The addition of outpatient TKA to BPCI advanced does not change the inpatient lower extremity total joint arthroplasty BPCI advanced bundle, which includes both hip and knee arthroplasty. Therefore, if an orthopedist is participating in the outpatient TKA program and chooses to remain in the inpatient bundle in order to continue sharing savings with hip arthroplasty, the TKA patients who end up in DRG 469 and 470 will be high-cost, high-resource use patients who did not qualify for outpatient surgery or received services as outpatients, but developed a complication that warranted inpatient admission.

The addition of outpatient TKA as a BPCI advanced bundles also raises the question of what CMS will do with the target prices in the inpatient bundle. A large-scale shift of TKA patients to outpatient will result in a higher average cost, leaving only total hip arthroplasty and high-cost TKAs as inpatient services, therefore creating more difficulty when it comes to hitting spending targets.

The final consideration for orthopedists and hospitals is the fate of total joint arthroplasty at ambulatory surgery centers (ASCs). As of 2017, CMS has allowed Medicare Advantage providers to allow total joint arthroplasty at ASCs, despite the lack of data on the safety of joint arthroplasty in Medicare beneficiaries in that setting.

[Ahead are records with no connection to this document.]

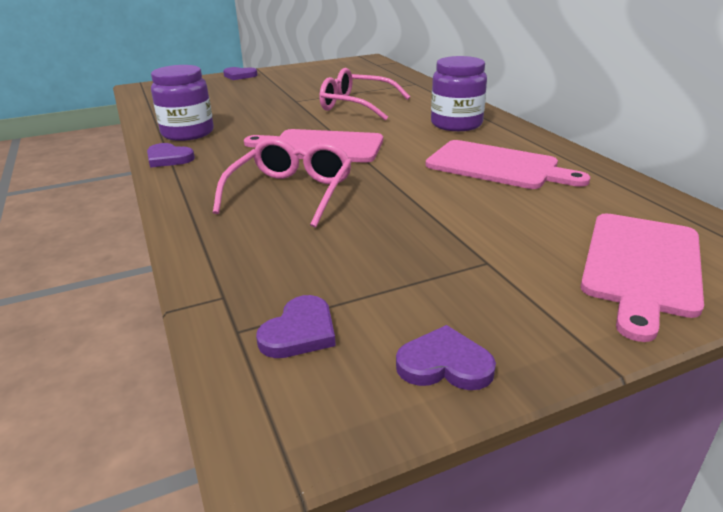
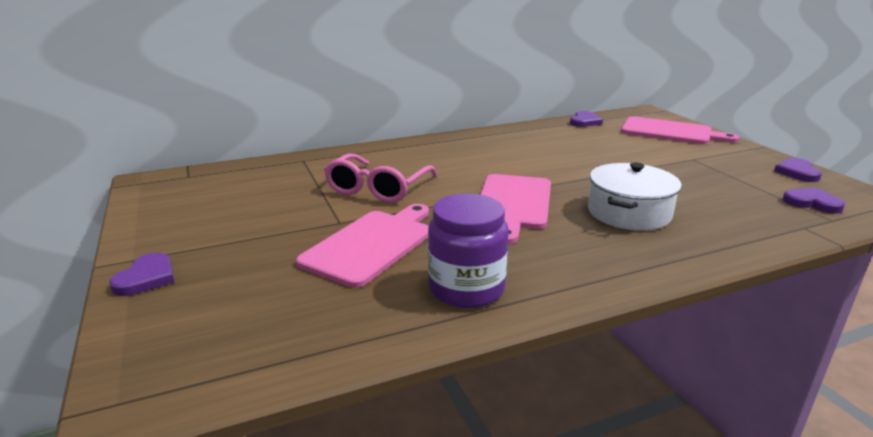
camera: 90 degrees left, 5 degrees down
(168, 158) = (565, 289): purple heart -> purple heart (584, 122)
(291, 192) = (629, 213): pink glasses -> white pot
(456, 124) = (450, 151): purple jar -> none
(497, 166) = (547, 146): pink cutting board -> pink cutting board (371, 245)

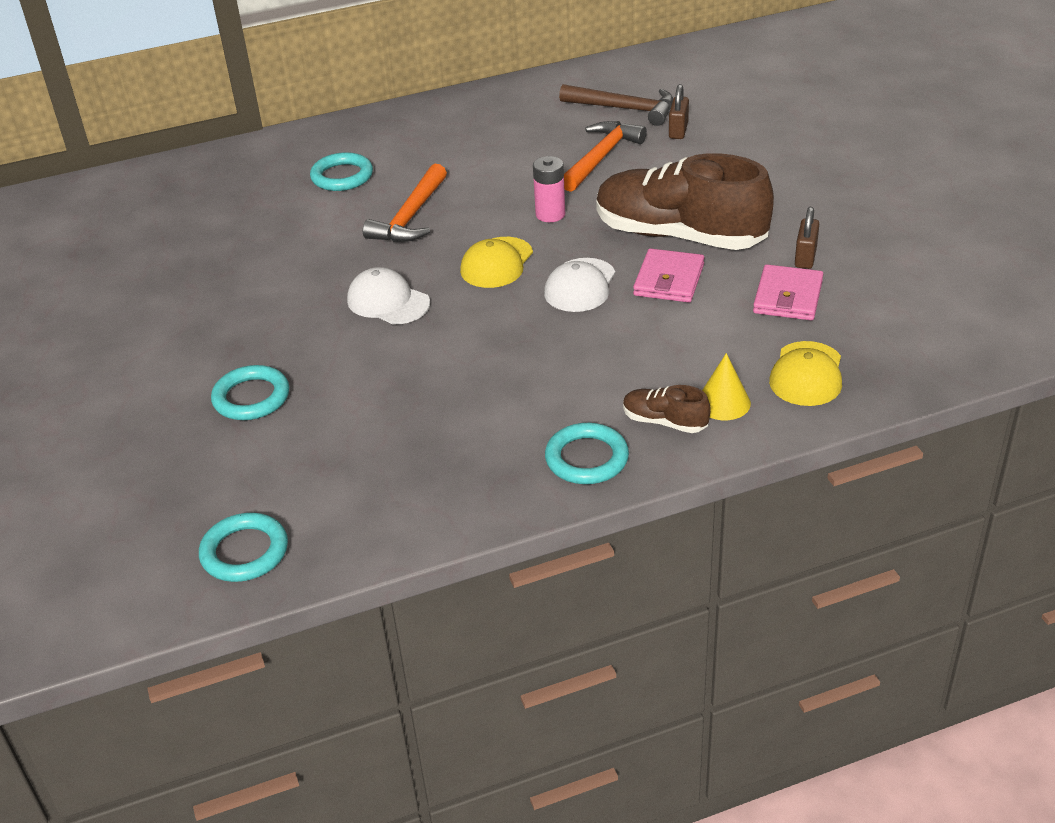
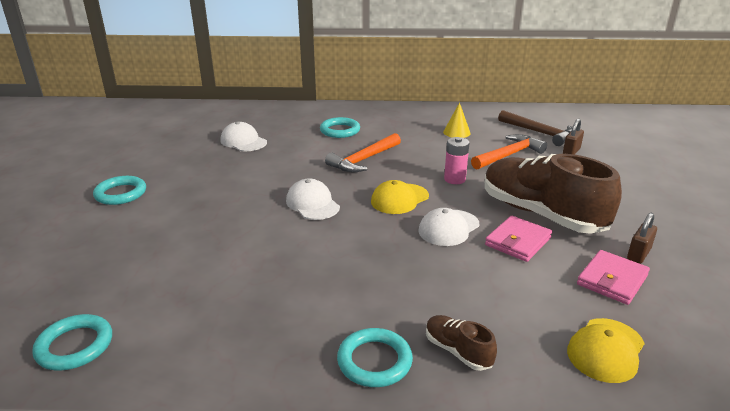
camera: 20 degrees right, 10 degrees down
(210, 232) = (243, 141): none -> white cap
(251, 397) = (180, 238): turquoise ring -> turquoise ring (121, 193)
(723, 402) = (517, 351): yellow cone -> yellow cone (456, 132)

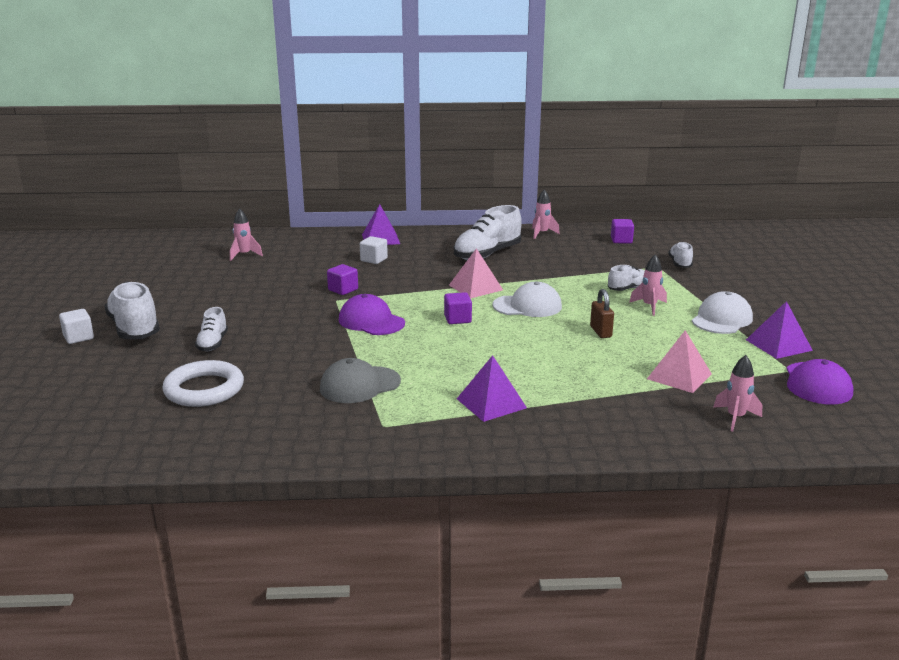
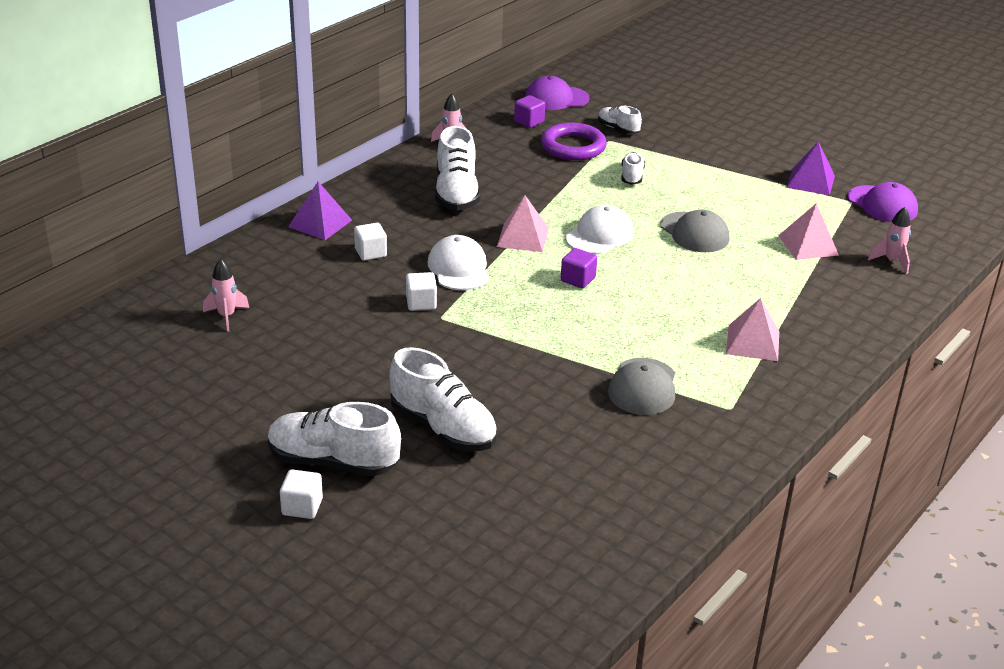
camera: 50 degrees left, 10 degrees up
(204, 389) = (543, 472): white ring -> none
(213, 343) = (443, 428): white shoe -> white shoe, size x1.85
(343, 290) = (421, 303): purple cube -> white cube
(371, 321) = (519, 322): purple cap -> purple cap (556, 98)
(491, 403) = (753, 342): purple pyramid -> pink pyramid
(600, 332) = (694, 233): brown padlock -> grey cap
(622, 261) = (573, 147): none -> purple ring
(649, 306) = (678, 188): pink rocket -> none
(722, 319) = (742, 175): white cap -> white cap (459, 268)

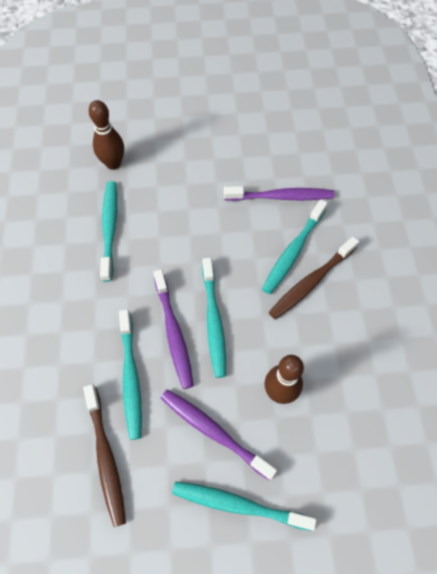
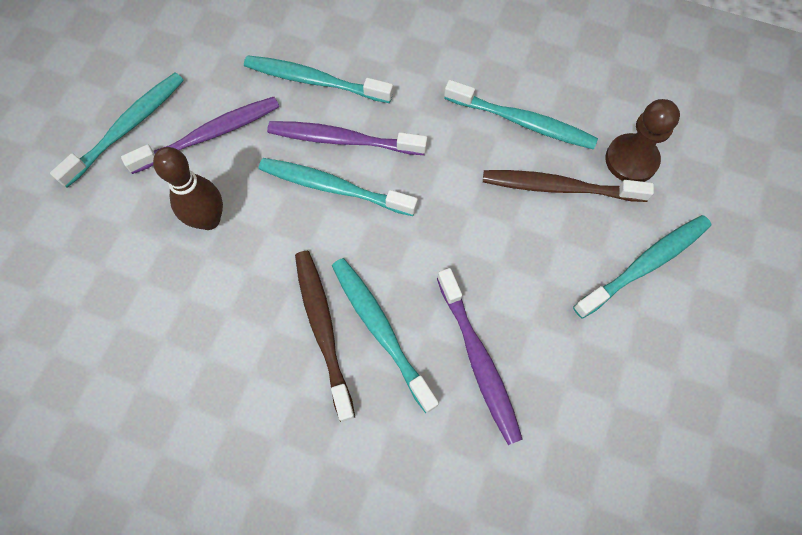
camera: 115 degrees right, 5 degrees up
(106, 457) = (246, 34): brown toothbrush -> brown toothbrush (559, 187)
(113, 164) = (631, 160): brown bowling pin -> brown pawn
(181, 140) = (645, 264): none -> turquoise toothbrush
(281, 197) = (479, 360): purple toothbrush -> purple toothbrush turned 45 degrees counterclockwise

In the 2019 Outpatient Prospective Payment System (OPPS) Final Rule, CMS indicated that the organization was asked to allow joint arthroplasty at ASCs; however, they decided not to make this change for the 2019 calendar year.

If CMS does choose to allow total joint arthroplasty at ASCs in 2020, does it make sense for an orthopedist who operates in an ASC and plans to administer TKAs to Medicare recipients to also enroll in the outpatient BPCI advanced program for the same surgery? There are financial and logistical considerations that need to be considered, especially since CMS will not release proposed changes to the ASC list until July.

Enrollment for the 2020 year begins soon, and I’m sure that potential participants hope that CMS will release additional details in regard to total joint arthroplasty and ASCs soon.